Now, about pedestrian safety and congestion. When cars are able to move faster — presumably, the goal of a traffic czar — they simply pose a greater/graver threat to pedestrians. Changes that increase speeds will severely test all the Vision Zero measures the city has deployed in the past few years, especially now that Queen’s Park has banned speeding cameras.
Posluns is not a newbee so he certainly understands that part of what he’s expected to do is advocate for more and faster surface transit. But here again, there are very challenging trade-offs.
I am at a loss, for example, to understand why the city allows parking on crawling streetcar lines that face endless delays and re-routings due to subway construction. Local councillors and businesses will shout bloody murder if the city even temporarily halts street parking. On the other hand, such a move might allow both streetcars and vehicular traffic move faster. But would this kind of fix make clogged arterials like King, Queen, Dundas and College less safe for pedestrians and cyclists? And if that’s a foreseeable outcome, what steps will the city take to mitigate that risk?
The point is that the Posluns needs to itemize the pros and cons of any proposed solution and then explain to council and Torontonians why they won’t produce more injury and death in the name of getting to work or the gym five minutes faster.
Now on to question 2. The issue of preventable death and injury was front and centre in the Cycling Toronto lawsuit against the Ford government’s vindictive and muddle-headed campaign to uproot the city’s bike infrastructure. Lawyers for the plaintiffs introduced extensive empirical and peer-reviewed analysis showing that the removal of segregated bike lanes will lead to more collisions, deaths and injuries. They advanced all this evidence to support their argument that the Ford government’s move violates Section 7 of the Charter, which guarantees life, liberty and security of the person. Last July, the trial judge agreed and the government has appealed.

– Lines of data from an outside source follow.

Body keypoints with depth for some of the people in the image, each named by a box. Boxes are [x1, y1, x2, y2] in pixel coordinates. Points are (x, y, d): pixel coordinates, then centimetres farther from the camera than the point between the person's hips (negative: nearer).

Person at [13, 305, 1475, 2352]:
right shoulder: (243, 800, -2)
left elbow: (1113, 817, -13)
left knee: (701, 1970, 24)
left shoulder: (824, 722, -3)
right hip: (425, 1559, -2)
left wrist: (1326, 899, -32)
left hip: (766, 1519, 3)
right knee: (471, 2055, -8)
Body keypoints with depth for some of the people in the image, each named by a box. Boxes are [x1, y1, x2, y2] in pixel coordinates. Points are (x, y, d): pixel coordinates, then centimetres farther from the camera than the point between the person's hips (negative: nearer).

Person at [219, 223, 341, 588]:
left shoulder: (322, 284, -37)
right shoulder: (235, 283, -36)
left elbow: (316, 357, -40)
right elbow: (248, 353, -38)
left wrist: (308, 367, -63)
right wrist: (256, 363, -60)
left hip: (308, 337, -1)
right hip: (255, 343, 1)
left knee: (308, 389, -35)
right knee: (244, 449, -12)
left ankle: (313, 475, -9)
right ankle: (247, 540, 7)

No employee of the city, even one with a lofty title like traffic czar, will recommend that council defy the provincial government, which holds all the jurisdictional cards, especially while the appeal is pending.

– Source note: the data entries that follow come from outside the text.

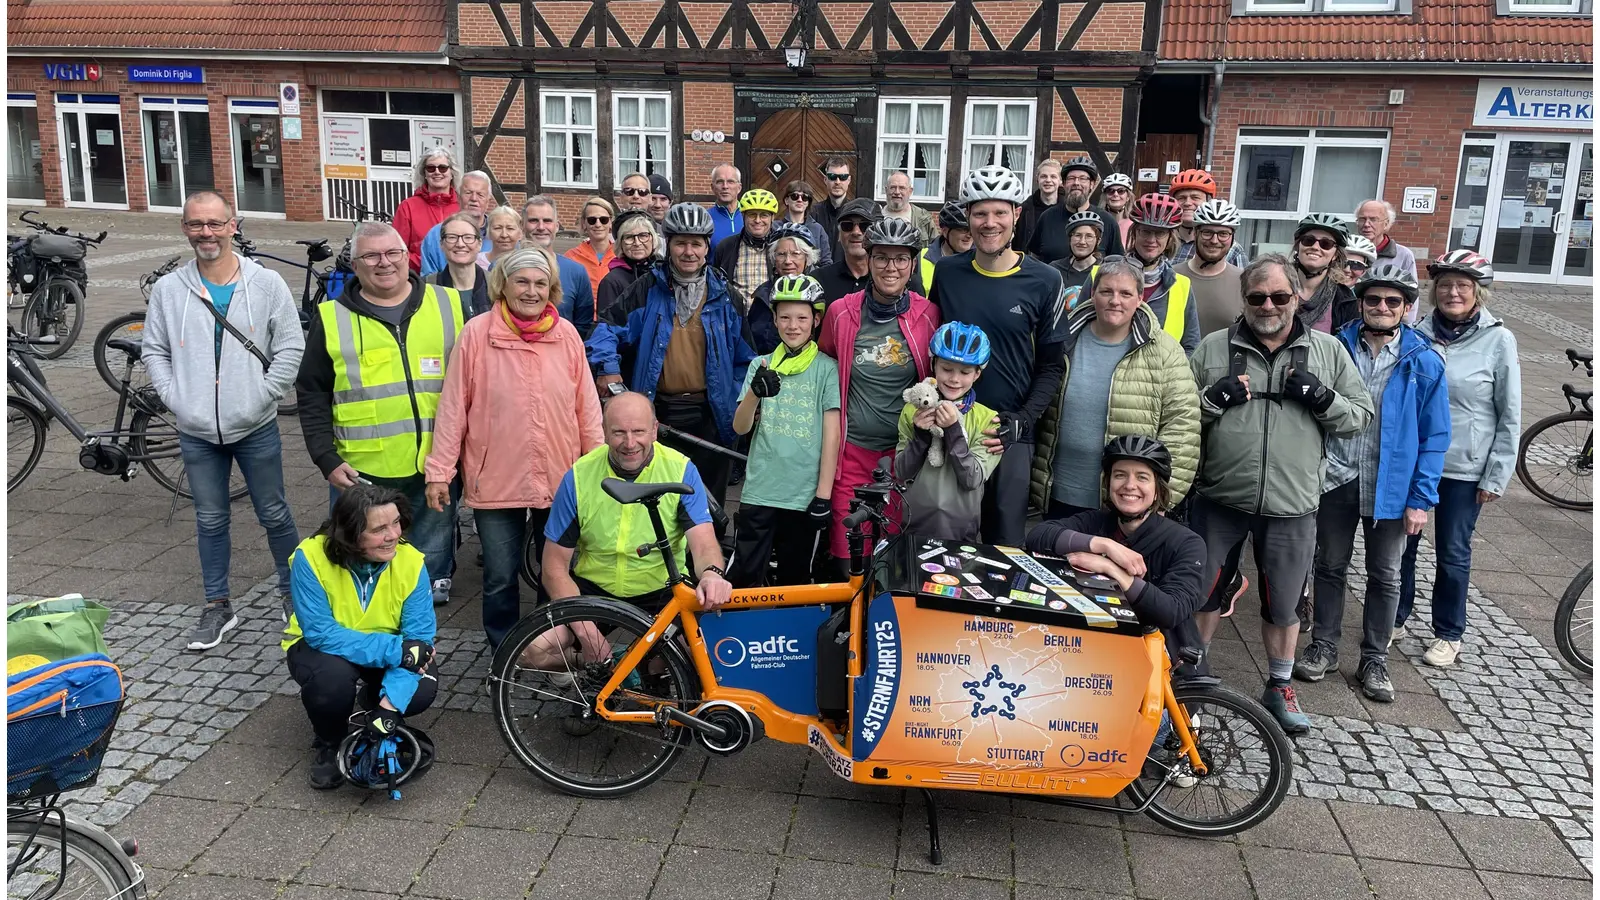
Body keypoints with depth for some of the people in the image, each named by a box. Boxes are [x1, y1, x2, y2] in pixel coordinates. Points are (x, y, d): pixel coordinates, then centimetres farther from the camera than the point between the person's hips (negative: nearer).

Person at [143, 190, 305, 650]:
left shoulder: (266, 283, -5)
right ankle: (218, 607, 26)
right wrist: (175, 399, -5)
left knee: (274, 515, 9)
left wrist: (261, 399, -10)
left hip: (256, 429, -2)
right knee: (210, 521, 13)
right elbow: (155, 352, 8)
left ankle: (293, 593, 27)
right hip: (196, 433, 2)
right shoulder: (168, 289, 1)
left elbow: (291, 348, -5)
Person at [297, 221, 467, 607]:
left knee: (432, 566, 13)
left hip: (435, 471, 1)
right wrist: (326, 459, -4)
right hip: (360, 475, 0)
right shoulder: (332, 318, 4)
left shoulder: (449, 305, 5)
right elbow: (312, 396, 4)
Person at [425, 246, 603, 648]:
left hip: (560, 479, 2)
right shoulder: (477, 333, -6)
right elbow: (453, 406, -4)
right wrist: (439, 470, -4)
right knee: (500, 579, 5)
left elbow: (587, 405, 5)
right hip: (496, 480, -2)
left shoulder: (567, 334, 0)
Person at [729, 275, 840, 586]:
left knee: (793, 585, 10)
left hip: (805, 495, -1)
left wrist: (823, 494, -8)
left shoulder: (826, 367, 0)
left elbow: (831, 433, -3)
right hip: (759, 491, 2)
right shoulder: (761, 365, 7)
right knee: (742, 581, 0)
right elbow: (740, 427, -3)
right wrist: (755, 392, -23)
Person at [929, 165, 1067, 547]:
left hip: (1010, 437, -1)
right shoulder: (945, 272, 3)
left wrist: (1021, 422, -12)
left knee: (1005, 543, 6)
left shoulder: (1043, 282, -2)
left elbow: (1051, 366, 0)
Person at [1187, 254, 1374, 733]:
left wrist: (1322, 397, -13)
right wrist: (1213, 399, -15)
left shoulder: (1328, 350, 4)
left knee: (1283, 606, 14)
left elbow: (1360, 418, 5)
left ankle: (1279, 689, 34)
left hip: (1291, 505, 1)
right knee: (1202, 591, 11)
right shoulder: (1213, 348, 1)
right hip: (1220, 499, 0)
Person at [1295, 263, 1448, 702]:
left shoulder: (1424, 363, -5)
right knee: (1330, 567, 13)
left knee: (1384, 577, 11)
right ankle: (1323, 648, 27)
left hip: (1391, 487, -1)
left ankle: (1375, 661, 25)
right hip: (1336, 479, 1)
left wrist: (1421, 499, -8)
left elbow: (1434, 437, -4)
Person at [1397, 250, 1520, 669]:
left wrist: (1497, 475, -7)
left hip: (1464, 469, -2)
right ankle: (1394, 618, 30)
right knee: (1401, 544, 11)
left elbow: (1510, 417, -5)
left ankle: (1448, 634, 26)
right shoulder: (1419, 333, -1)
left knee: (1453, 554, 9)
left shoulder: (1498, 340, -8)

But as with question 1, Posluns needs to be thinking about whether his solutions involve trade-offs that inadvertently make it more dangerous to cycle (or walk). I don’t think his task is necessarily a zero-sum game, but I can easily imagine how it devolves into one.
What’s more, the entire cycling infrastructure group within the city’s transportation division should also take this interregnum — i.e., with the appeal pending — to dig more deeply into the causes of cycling collisions and injuries, which remain unacceptably high.

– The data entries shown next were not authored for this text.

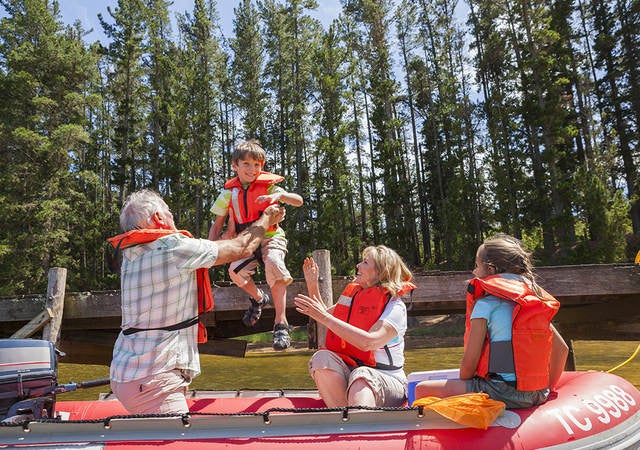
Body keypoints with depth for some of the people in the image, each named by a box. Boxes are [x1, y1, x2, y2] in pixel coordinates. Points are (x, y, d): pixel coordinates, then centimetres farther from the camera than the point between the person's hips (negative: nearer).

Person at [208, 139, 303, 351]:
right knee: (235, 270, -26)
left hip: (271, 236, -2)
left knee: (274, 265, -33)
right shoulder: (229, 191, 3)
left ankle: (281, 325, -26)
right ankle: (258, 298, 9)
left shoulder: (267, 186, -4)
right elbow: (218, 223, 9)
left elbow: (299, 201, -12)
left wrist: (280, 195, -31)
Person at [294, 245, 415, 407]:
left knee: (361, 375, -39)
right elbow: (324, 317, 26)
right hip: (347, 372, 6)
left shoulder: (395, 307, -10)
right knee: (322, 358, -25)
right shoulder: (352, 293, 12)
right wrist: (312, 285, 14)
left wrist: (325, 318, -27)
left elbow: (368, 342, -28)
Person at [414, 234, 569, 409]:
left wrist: (461, 390, 7)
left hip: (503, 394, -8)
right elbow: (562, 348, 14)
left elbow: (469, 363, -11)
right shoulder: (534, 299, 10)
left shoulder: (485, 304, -10)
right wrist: (546, 389, 20)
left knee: (422, 389, -4)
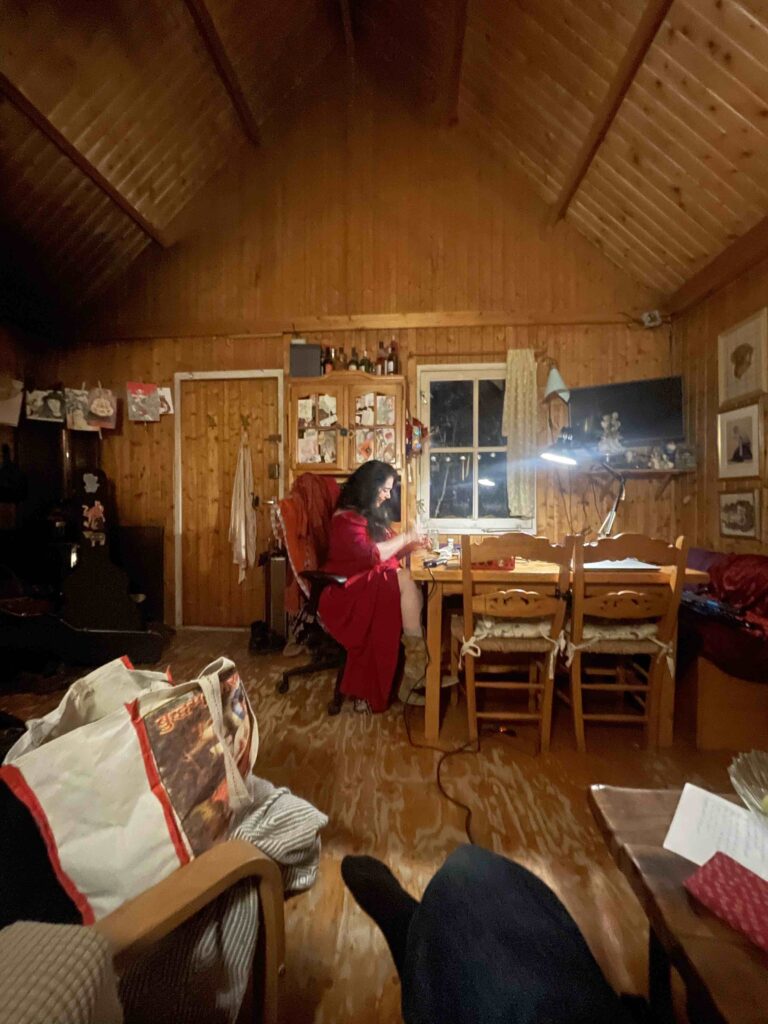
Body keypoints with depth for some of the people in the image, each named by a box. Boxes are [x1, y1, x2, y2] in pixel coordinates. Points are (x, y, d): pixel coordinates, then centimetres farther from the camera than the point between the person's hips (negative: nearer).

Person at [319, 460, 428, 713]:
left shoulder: (371, 514, 18)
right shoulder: (347, 517, -10)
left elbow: (386, 551, 22)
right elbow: (370, 554, -21)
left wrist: (410, 544, 6)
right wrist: (404, 538, -11)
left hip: (373, 580, 8)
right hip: (348, 588, -8)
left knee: (415, 592, -20)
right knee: (405, 581, -29)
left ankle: (410, 679, -19)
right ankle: (418, 665, -19)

Here again: more uncomfortable questions: Do we need actual and enforced restrictions on the fast-moving e-bikes and scooters that seem to be crowding out cyclists, or would it help to widen existing lanes? Are there specific places on the bike lane network that are demonstrably dangerous, and if so, what is the city doing to remedy these hot-spots?
Council has named a traffic czar just in time for a municipal election. But Poslun’s real task, in my view, is to look beyond his titular mandate, a task that should begin with a daily reminder that when vehicle traffic moves more briskly, everyone’s safety (including drivers) becomes that much more compromised.